The Court found that Bilski’s claims were directed to abstract ideas and, therefore, not patentable subject matter. The Court’s opinion, however, offers little guidance as to how to determine what is or is not an abstract idea. Justice Breyer’s concurrence, which Justice Scalia joined, attempts to offer some clues in this regard.
Justice Stevens wrote a concurring opinion joined by three other Justices stating that he would have held that business methods were per se not patentable subject matter.
The Court left it open for the Federal Circuit to develop a less restrictive test for making the subject matter eligibility determination. “In disapproving an exclusive machine-or-transformation test, we by no means foreclose the Federal Circuit’s development of other limiting criteria that further the purposes of the Patent Act and are not inconsistent with its text.”

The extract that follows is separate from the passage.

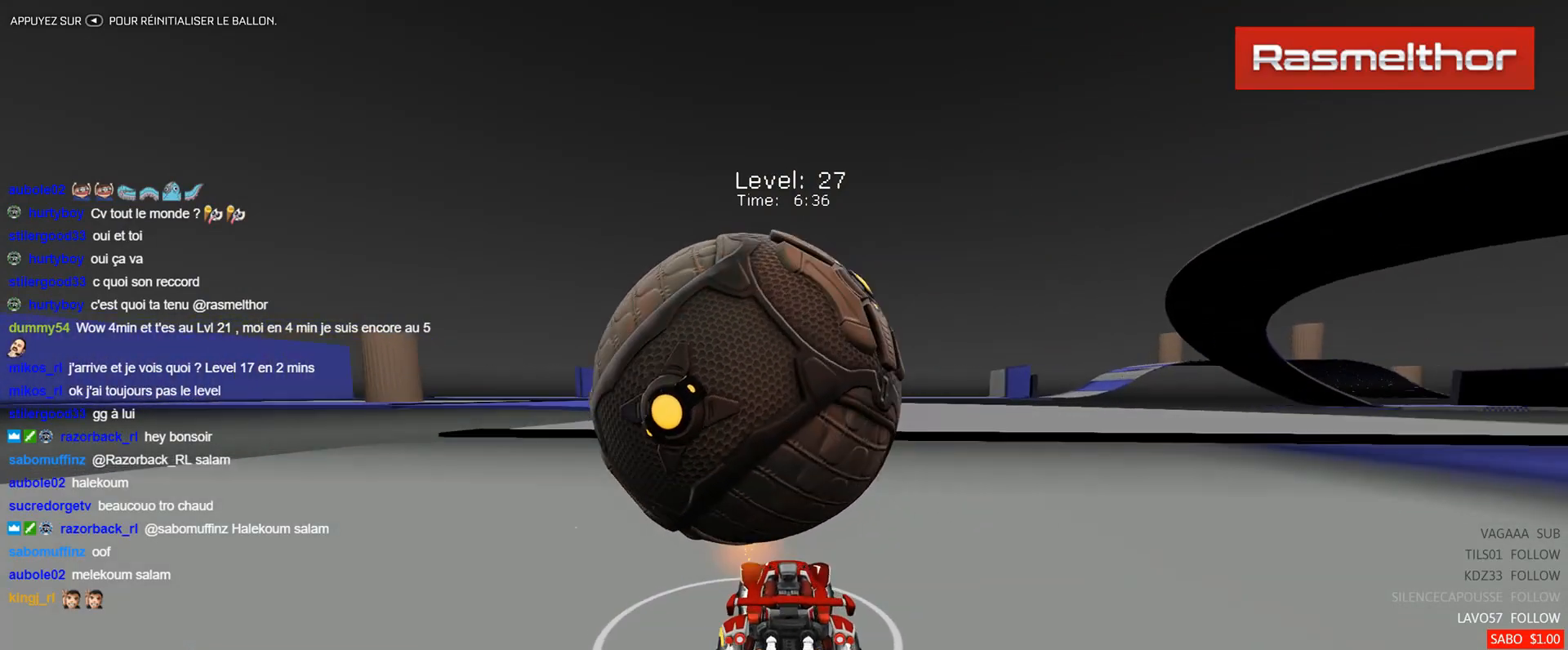
{"buttons": ["R2"], "left_stick": "center", "events": [[84, "R2", "up"], [217, "left_stick", "right"], [267, "R2", "down"], [334, "B", "down"], [351, "left_stick", "center"], [451, "B", "up"]]}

Bilski was perceived as a case that could render entire categories of patents worthless, including not only business methods, but also various other “Information Age” patents such as medical diagnostics and other software-based patents. However, that did not occur. The Court majority has a fairly expansive view of patentable subject matter eligibility and this should put to rest questions regarding the patentability of these technologies.
Soon after the Bilski opinion issued, the USPTO released a memorandum to the examining corps instructing them to, at least in the interim, continue to use the machine-or-transformation test to determine patentable subject matter eligibility and issue rejections if the claimed invention does not meet the test. However, we would expect that with the considerable shadow that Bilski casts on the machine-or-transformation test, non-patentable subject matter rejections based on the test would fall out of favor at the USPTO and that the office would instead concentrate its efforts in determining whether the claimed invention is novel, non-obvious, and fully and particularly described.